The Haskell Stakes, named in honor of the late Amory L. Haskell, a former president and chairman of the Monmouth Park Jockey Club, first galloped onto the racing scene in 1968. Since then, it has become one of the most anticipated events on the racing calendar, drawing top-notch horses, passionate spectators, and unforgettable drama year after year.
Amory L. Haskell, vice president in charge of General Motors' export division after serving in the Navy during World War I, led a successful fight in 1939 to legalize pari-mutuel wagering in New Jersey. Although World War II delayed construction of a new facility, it opened in 1946.

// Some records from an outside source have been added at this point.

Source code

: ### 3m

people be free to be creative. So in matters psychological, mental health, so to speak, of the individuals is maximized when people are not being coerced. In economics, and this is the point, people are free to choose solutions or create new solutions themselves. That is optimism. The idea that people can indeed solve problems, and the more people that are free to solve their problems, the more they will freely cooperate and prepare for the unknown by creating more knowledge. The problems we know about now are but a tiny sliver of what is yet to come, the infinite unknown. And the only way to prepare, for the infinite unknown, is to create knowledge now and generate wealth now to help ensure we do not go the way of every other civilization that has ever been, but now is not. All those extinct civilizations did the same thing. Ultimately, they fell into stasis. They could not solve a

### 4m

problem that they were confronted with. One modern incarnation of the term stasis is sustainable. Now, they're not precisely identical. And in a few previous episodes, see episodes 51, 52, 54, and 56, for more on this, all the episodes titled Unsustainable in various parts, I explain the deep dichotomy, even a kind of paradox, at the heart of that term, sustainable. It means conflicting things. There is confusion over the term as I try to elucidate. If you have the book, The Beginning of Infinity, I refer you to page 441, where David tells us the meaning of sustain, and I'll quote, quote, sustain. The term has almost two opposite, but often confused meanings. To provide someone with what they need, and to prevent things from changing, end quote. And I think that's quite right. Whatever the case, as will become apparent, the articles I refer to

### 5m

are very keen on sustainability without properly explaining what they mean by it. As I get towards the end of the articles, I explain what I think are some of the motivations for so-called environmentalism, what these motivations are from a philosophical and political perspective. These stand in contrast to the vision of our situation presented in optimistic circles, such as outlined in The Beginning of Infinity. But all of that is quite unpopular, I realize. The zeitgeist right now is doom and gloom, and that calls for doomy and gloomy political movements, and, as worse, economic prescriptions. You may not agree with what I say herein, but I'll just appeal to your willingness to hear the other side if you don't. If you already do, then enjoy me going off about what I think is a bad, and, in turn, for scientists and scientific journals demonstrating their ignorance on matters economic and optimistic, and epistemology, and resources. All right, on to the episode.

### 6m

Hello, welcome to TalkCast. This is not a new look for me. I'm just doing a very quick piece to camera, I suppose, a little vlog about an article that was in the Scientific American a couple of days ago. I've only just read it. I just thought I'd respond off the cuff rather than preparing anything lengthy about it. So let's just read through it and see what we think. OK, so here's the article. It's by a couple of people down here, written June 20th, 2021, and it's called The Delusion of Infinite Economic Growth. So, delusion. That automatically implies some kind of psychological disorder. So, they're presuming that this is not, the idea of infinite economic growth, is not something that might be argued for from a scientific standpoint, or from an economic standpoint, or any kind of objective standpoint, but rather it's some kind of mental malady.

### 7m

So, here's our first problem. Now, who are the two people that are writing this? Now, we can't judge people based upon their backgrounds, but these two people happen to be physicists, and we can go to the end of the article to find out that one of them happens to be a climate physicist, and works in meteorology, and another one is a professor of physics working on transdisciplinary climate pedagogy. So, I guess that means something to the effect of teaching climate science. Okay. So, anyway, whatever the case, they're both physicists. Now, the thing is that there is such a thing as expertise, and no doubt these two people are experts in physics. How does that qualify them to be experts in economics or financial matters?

The Haskell Stakes has witnessed its fair share of legendary horses etching their names into the annals of racing history. From breathtaking displays of speed to heart-stopping comebacks, these champions have left their hoofprints on the hallowed grounds of Monmouth Park.
One of the most iconic moments in Haskell Stakes history came in 1975 when the mighty filly, Ruffian, set the track ablaze with her electrifying performance. Despite an injury during the race, she displayed her unparalleled determination and captured the hearts of racing enthusiasts worldwide.
The track on the Jersey Shore has had more ups and downs than the stock market since opening on July 4, 1870. By 1890, it was completely rebuilt. But the following year, Monmouth's meeting was moved to Jerome Park in New York because of repressive legislation against gambling. Then the track was shuttered for more than half a century.
In 1968, Monmouth directors honored his memory with the Haskell Handicap for older horses. In 1981, the race was made an invitation-only stakes for 3-year-olds at 1 1/8 miles with a purse of $200,000.